Some of the study group's top advisers contend that the process of ethnic cleansing, particularly by Iraqi Shiites trying to rid cities and regions of their Sunni populations, is already under way. "We may be about one-third through the process, with little ability to do anything about it," says Wayne White, a former Middle East intelligence official at the State Department.
But critics of the panel's core recommendation -- that the U.S. begin a rapid drawdown of American combat forces in Iraq that would culminate in a full withdrawal of combat troops by early 2008 -- say such a move would leave a military vacuum in Iraq that could open the way for an upsurge in Shiite violence against the Sunnis in Iraq.

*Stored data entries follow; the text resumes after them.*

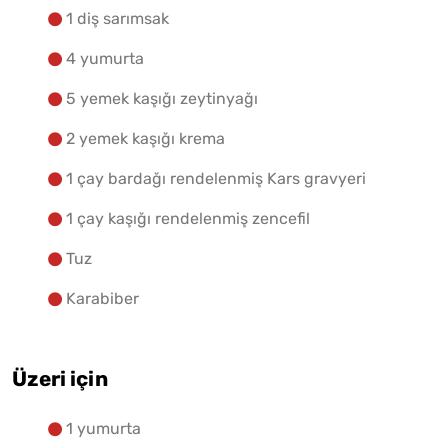
1 diş sarımsak
4 yumurta
5 yemek kaşığı zeytinyağı
2 yemek kaşığı krema
1 çay bardağı rendelenmiş Kars gravyeri
1 çay kaşığı rendelenmiş zencefil
Tuz
Karabiber
Üzeri için
1 yumurta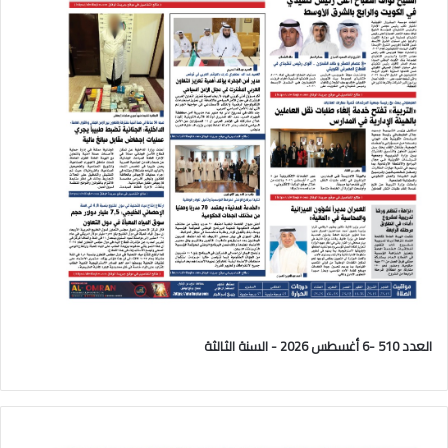
العدد 510 -6 أغسطس 2026 - السنة الثالثة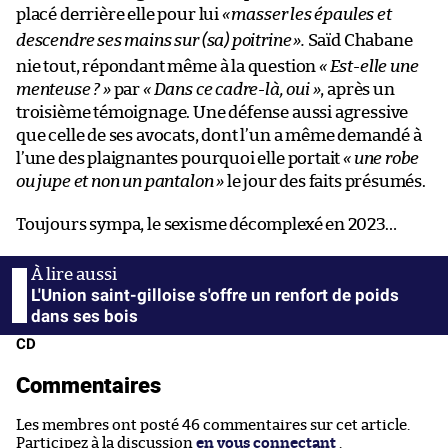
placé derrière elle pour lui
«
masser les épaules et
descendre ses mains sur (sa) poitrine
»
.
Saïd Chabane
nie tout, répondant même à la question
« Est-elle une
menteuse ? »
par
« Dans ce cadre-là, oui »
, après un
troisième témoignage. Une défense aussi agressive
que celle de ses avocats, dont l’un a même demandé à
l’une des plaignantes pourquoi elle portait
« une robe
ou jupe et non un pantalon »
le jour des faits présumés.
Toujours sympa, le sexisme décomplexé en 2023…
L'Union saint-gilloise s'offre un renfort de poids
dans ses bois
CD
Commentaires
Les membres ont posté 46 commentaires sur cet article.
Participez à la discussion
en vous connectant
.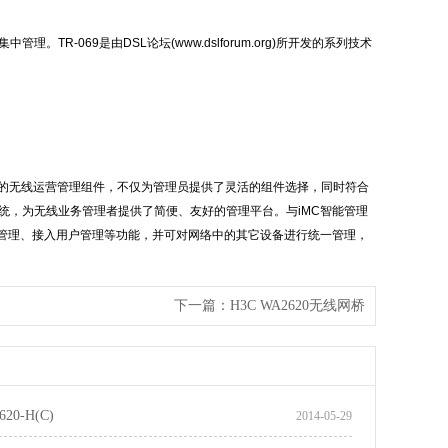
TR-069是由DSL论坛(www.dslforum.org)所开发的系列技术
心)的基础上开发的无线运营管理组件，不仅为管理员提供了灵活的组件选择，同时符合
统，为无线业务管理者提供了简便、友好的管理平台。与iMC智能管理
管理、接入用户管理等功能，并可对网络中的其它设备进行统一管理，
下一篇：
H3C WA2620无线网桥
20-H(C)
2014-05-29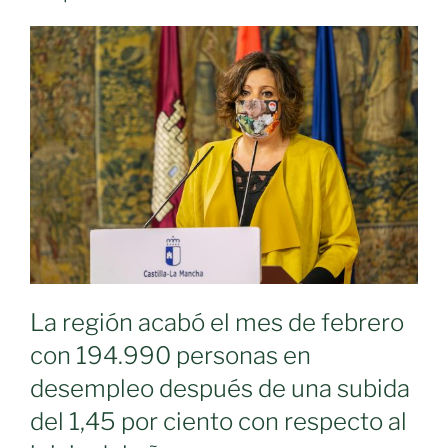
La región acabó el mes de febrero
con 194.990 personas en
desempleo después de una subida
del 1,45 por ciento con respecto al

The Sunni-Shiite split goes back to the early days of Islam, when a bloody feud broke out over which of the Prophet Muhammad's descendants should lead the Muslim faithful. Sunnis now predominate throughout the Middle East, with the exception of Iran. Shiites have recently experienced a resurgence in influence in the region, not just with the rise of Iran but also with the Shiite ascendancy in Iraq and Hezbollah's success in fighting Israel in Lebanon last summer.
High-level Arab officials have been warning for months that if left unchecked, the current slide into chaos in Iraq could spark a regional sectarian clash, according to U.S. and Arab diplomats. They have begun to share their contingency plans with top U.S. officials, in part because they hope to jolt the Bush administration into taking stronger action in Iraq and to secure the continued presence of U.S. troops there.
Jordanian officials have suggested that if Iraq were to fall into a full-out civil war, Jordan would push troops to the border, and possibly across it, as far west as Rutbah about 80 miles inside Iraq, to stem an expected flow of Sunni refugees, says a U.S. military planner who recently met with leaders in the region.
"The danger is that if the Jordanians carve out a security zone or buffer zone inside Iraq, that the Syrians, Saudis and Turks will all follow," says the military planner. The Syrians could move into western Nineveh province, while the Turks could send troops to protect the Sunni Turkmen population in the north, he says.